-- SELECTED PASSAGE follows --

Juno Breaks Genotype Stereotypes

Style and substance come together in life sciences

What do tech buzzwords Jawbone, August Smart Lock and Sodastream have in common with Fluidigm microfluidics? Industrial design whiz Yves Béhar of fuseproject. Taking a visionary, comprehensive approach to Juno, another innovative Fluidigm product, the company is changing the face of life science tools, literally and figuratively.

Even the most cutting-edge realms of science and biotechnology have systems requiring too much time and money and allowing too much room for error. In genotyping, for example, existing lab technology involves numerous time-consuming steps. Starting with initial DNA collection, things can go wrong at several stages, affecting outcome and accuracy and resulting in wasted effort, materials and funds.

Fluidigm set out to solve this problem and identified an even greater opportunity: to redefine the scientific process, and also reimagine the way it looks.

Molecular biology begins with DNA, a challenging source material. Genetic sampling collections must be of sufficient size, concentration and purity. If the sample becomes contaminated or degraded during the collection, handling or preparation process, new DNA is required to complete the experiment or test results can be compromised.

More DNA is not always readily available. Think of samples gathered from surgery, a captive animal released to the wild or a donor unable to return for a second extraction. Or imagine how little DNA is on a cheek swab and how it might degrade over days in the back of a shipping truck. It's critical for scientists to do a lot with little DNA. It has simply been too time consuming, expensive or error prone to do so, until now.

The sophisticated new Juno system integrates complex sample handling and reduces genotyping sample preparation to a one-step process—even with trace samples and challenging materials. This enables scientists to work with samples labs might have otherwise rejected, and eliminates expensive steps and robotics. Instead of multiple hands-on steps over many hours and various hazards between sample handling and genotyping stages, the process is finished and results are back in less than three hours. Simply press a touchscreen button and walk away.

-- SELECTED PASSAGE concluded --

### TASK DIRECTIONS
Pick up the article on Fluidigm's Juno genotyping system after its final sentence and continue it.

-- INFORMATION SHOWN follows --

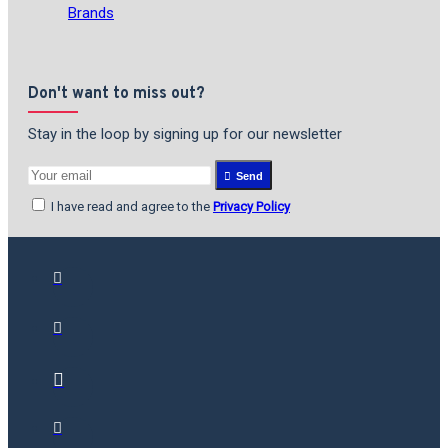
Brands
Don't want to miss out?
Stay in the loop by signing up for our newsletter
Send
I have read and agree to the
Privacy Policy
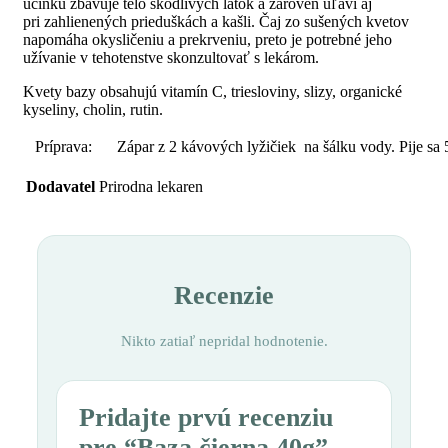
účinku zbavuje telo škodlivých látok a zároveň uľaví aj
pri zahlienených prieduškách a kašli. Čaj zo sušených kvetov
napomáha okysličeniu a prekrveniu, preto je potrebné jeho
užívanie v tehotenstve skonzultovať s lekárom.
Kvety bazy obsahujú vitamín C, triesloviny, slizy, organické
kyseliny, cholin, rutin.
Príprava:
Zápar z 2 kávových lyžičiek na šálku vody. Pije sa 
Dodavatel
Prirodna lekaren
Recenzie
Nikto zatiaľ nepridal hodnotenie.
Pridajte prvú recenziu
pre “Baza čierna 40g”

-- INFORMATION SHOWN concluded --

### ANSWER BELOW
What microchips did for IT, Juno's instrumentation and microfluidics do for biology. Users pipette DNA samples into one side of an integrated fluidic circuit (IFC)—a small plastic rectangle with dozens of inlets on either side. Users then pipette assays into the inlets on the other side. Once the IFC is loaded into Juno, samples and assays push into separate central chambers, creating thousands of reactions.

Traditionally, industrial design has been an afterthought in scientific machinery: aesthetic and user experience consideration is checked at the lab door. Yves Béhar credits Fluidigm for its visionary approach to biology.

"Sometimes science—on a consumer level, an experiential level—undersells its achievements," he explained. "These machines are remarkable. Why aren't they designed in ways that are remarkable as well?"

The name Fluidigm speaks to microfluidics, and fuseproject expressed the concept from a design standpoint. With biology at the inspirational helm, the final Juno product is crafted into a richly textured, organically fluid form. Sleek, even sexy, with a touchscreen interface, Juno is a major departure from conventional laboratory equipment. It's also part of the story of Fluidigm and its mission to motivate scientists through information, content and design.

The approach gets Béhar's seal of approval. "We should be visionary in the way we do everything," he noted. "Not just our biology, not just our science, but also our design, our engineering and our communication—how we connect with customers."